> Input data:
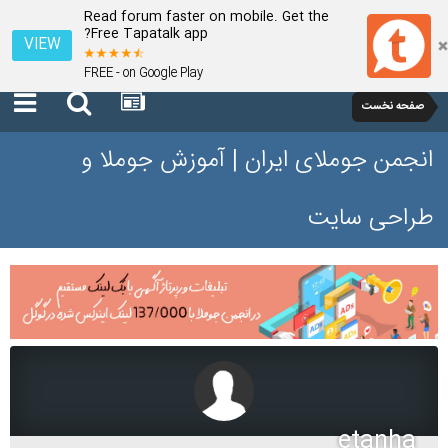
Read forum faster on mobile. Get the
Free Tapatalk app?
VIEW
FREE - on Google Play
صفحه نخست
انجمن جوملای ایران | آموزش جوملا و
طراحی سایت
etanha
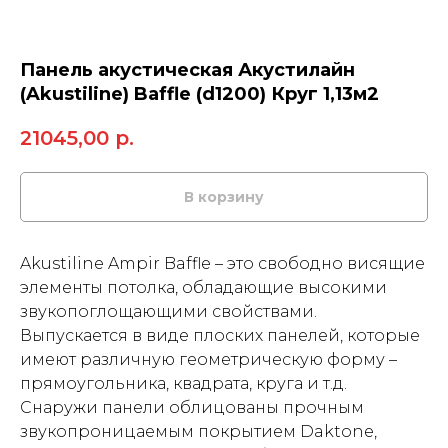
Панель акустическая Акустилайн
(Akustiline) Baffle (d1200) Круг 1,13м2
21045,00
р.
В корзину
Akustiline Ampir Baffle – это свободно висящие
элементы потолка, обладающие высокими
звукопоглощающими свойствами.
Выпускается в виде плоских панелей, которые
имеют различную геометрическую форму –
прямоугольника, квадрата, круга и т.д.
Снаружи панели облицованы прочным
звукопроницаемым покрытием Daktone,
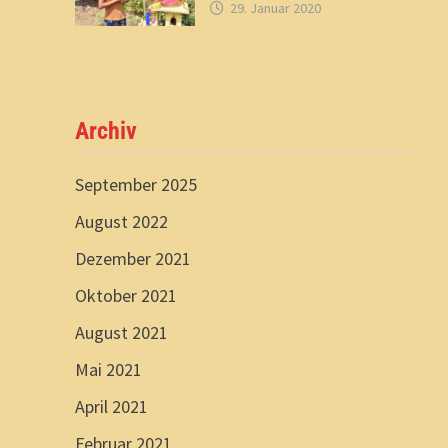
29. Januar 2020
Archiv
September 2025
August 2022
Dezember 2021
Oktober 2021
August 2021
Mai 2021
April 2021
Februar 2021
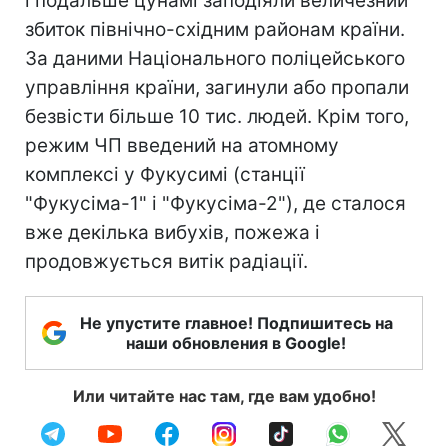
і подальше цунамі заподіяли величезний
збиток північно-східним районам країни.
За даними Національного поліцейського
управління країни, загинули або пропали
безвісти більше 10 тис. людей. Крім того,
режим ЧП введений на атомному
комплексі у Фукусимі (станції
"Фукусіма-1" і "Фукусіма-2"), де сталося
вже декілька вибухів, пожежа і
продовжується витік радіації.
Не упустите главное! Подпишитесь на
наши обновления в Google!
Или читайте нас там, где вам удобно!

> Task brief: Your task is to transcribe exactly the lines from the one containing "انجمن جوملای ایران | آموزش جوملا و" through the final line of the entries above, pictures excluded.

> Output for this task:
انجمن جوملای ایران | آموزش جوملا و
طراحی سایت
etanha
Панель акустическая Акустилайн
(Akustiline) Baffle (d1200) Круг 1,13м2
21045,00
р.
В корзину
Akustiline Ampir Baffle – это свободно висящие
элементы потолка, обладающие высокими
звукопоглощающими свойствами.
Выпускается в виде плоских панелей, которые
имеют различную геометрическую форму –
прямоугольника, квадрата, круга и т.д.
Снаружи панели облицованы прочным
звукопроницаемым покрытием Daktone,
29. Januar 2020
Archiv
September 2025
August 2022
Dezember 2021
Oktober 2021
August 2021
Mai 2021
April 2021
Februar 2021
і подальше цунамі заподіяли величезний
збиток північно-східним районам країни.
За даними Національного поліцейського
управління країни, загинули або пропали
безвісти більше 10 тис. людей. Крім того,
режим ЧП введений на атомному
комплексі у Фукусимі (станції
"Фукусіма-1" і "Фукусіма-2"), де сталося
вже декілька вибухів, пожежа і
продовжується витік радіації.
Не упустите главное! Подпишитесь на
наши обновления в Google!
Или читайте нас там, где вам удобно!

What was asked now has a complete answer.